#### Page extract:
┏━━

But apple farmers aren't the only people who are incentivized to sell more apples when the price goes up. The very people who you criticize--those who hoard products just to sell them at higher prices--are equally incentivized to sell when the price goes up.

When supply drops, for whatever reason, the rising prices encourage producers to produce more, and hoarders to sell their stock. The moderating effect of this natural system is not inconsiderable. It doesn't thrive on scarcity at all.
 
How does it compare to 'Money as debt'?
 
Bob,

Commercial banks do not create money per se. It's a little more subtle. They create claims on money which, in turn, increase the money supply.

Abstract from money. I own a fleet of 10 cars. I "deposit" them at a local garage. The garage owner hands me 10 slips of paper that I can redeem for each of my cars.

The garage owner now has 10 cars on his lot. The rules say he must hold 1/10 in reserve at the city lot. So, he "deposits" one of my cars there, and loans out my 9 remaining cars.

The garage owner cannot directly loan out 90 cars -- he doesn't have that many.

Of course, the system of garages can loan out 45 cars (car is a unit that cannot be subdivided, so partial "cars" cannot be loaned out), creating 55 claims to 10 physical cars.

The same holds for the banking system. A banker cannot loan out that which he does not possess.

Just as only a car manufactureer can create a car, only the fed can create money. The garages and banks create claims to cars and money (fidudiary media), which, in the market, function the same as money.
 
Reality is based on scarcity. Capitalism merely deals with this fact.
 
Jim:
In one sense you are right, banks can't create base money, they can only create claims to Federal Reserve Notes(FRN). However, when the claims to FRNs are exchanged instead of FRNs, which is what happens every time a credit card or check transaction is made, then the claims to FRNs are de facto money.
This is the same principle that brought about paper money in the first place. Paper notes were not money at first, they were a claim to real (gold/silver) money. But when the paper eventually became so wide spread that "real" money never came into the picture, then the paper itself was, in fact the money. That is why it was so easy for FDR to close the domestic gold window--people already accepted paper as money.

┗━━

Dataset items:
┏━━

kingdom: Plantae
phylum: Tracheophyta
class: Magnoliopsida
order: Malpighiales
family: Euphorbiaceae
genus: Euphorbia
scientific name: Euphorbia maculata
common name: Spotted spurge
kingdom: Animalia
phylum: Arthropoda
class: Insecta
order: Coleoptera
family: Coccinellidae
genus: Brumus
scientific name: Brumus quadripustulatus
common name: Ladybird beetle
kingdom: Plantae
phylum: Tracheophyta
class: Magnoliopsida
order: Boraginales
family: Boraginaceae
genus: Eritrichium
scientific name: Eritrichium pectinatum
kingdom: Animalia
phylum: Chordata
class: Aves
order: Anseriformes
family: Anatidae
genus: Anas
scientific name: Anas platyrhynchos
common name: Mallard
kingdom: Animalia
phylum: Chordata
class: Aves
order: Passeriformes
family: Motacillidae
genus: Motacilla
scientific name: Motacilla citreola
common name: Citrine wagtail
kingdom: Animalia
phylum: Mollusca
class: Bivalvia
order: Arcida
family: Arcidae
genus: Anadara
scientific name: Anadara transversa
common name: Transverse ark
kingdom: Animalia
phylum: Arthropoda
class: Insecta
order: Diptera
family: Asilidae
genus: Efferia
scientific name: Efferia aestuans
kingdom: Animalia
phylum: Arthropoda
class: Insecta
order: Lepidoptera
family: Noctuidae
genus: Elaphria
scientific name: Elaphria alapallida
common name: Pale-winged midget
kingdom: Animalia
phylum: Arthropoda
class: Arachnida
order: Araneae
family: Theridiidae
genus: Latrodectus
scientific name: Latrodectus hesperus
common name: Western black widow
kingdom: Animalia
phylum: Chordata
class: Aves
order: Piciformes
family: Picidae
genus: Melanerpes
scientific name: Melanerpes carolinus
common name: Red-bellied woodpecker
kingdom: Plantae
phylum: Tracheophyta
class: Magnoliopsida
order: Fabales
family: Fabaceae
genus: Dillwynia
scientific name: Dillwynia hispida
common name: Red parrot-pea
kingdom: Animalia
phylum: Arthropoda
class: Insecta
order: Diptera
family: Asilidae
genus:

┗━━

#### To do:
[a] In the comment thread, what share of the cars do the rules say the garage owner must hold in reserve at the city lot?
[b] Please reproduce the comment thread's passage between "How does it" and "have that many.", inclusive.
Rely only on the comment thread to answer.

#### Exercise solutions:
[a] He must hold 1/10 of them in reserve.

[b]
How does it compare to 'Money as debt'?
 
Bob,

Commercial banks do not create money per se. It's a little more subtle. They create claims on money which, in turn, increase the money supply.

Abstract from money. I own a fleet of 10 cars. I "deposit" them at a local garage. The garage owner hands me 10 slips of paper that I can redeem for each of my cars.

The garage owner now has 10 cars on his lot. The rules say he must hold 1/10 in reserve at the city lot. So, he "deposits" one of my cars there, and loans out my 9 remaining cars.

The garage owner cannot directly loan out 90 cars -- he doesn't have that many.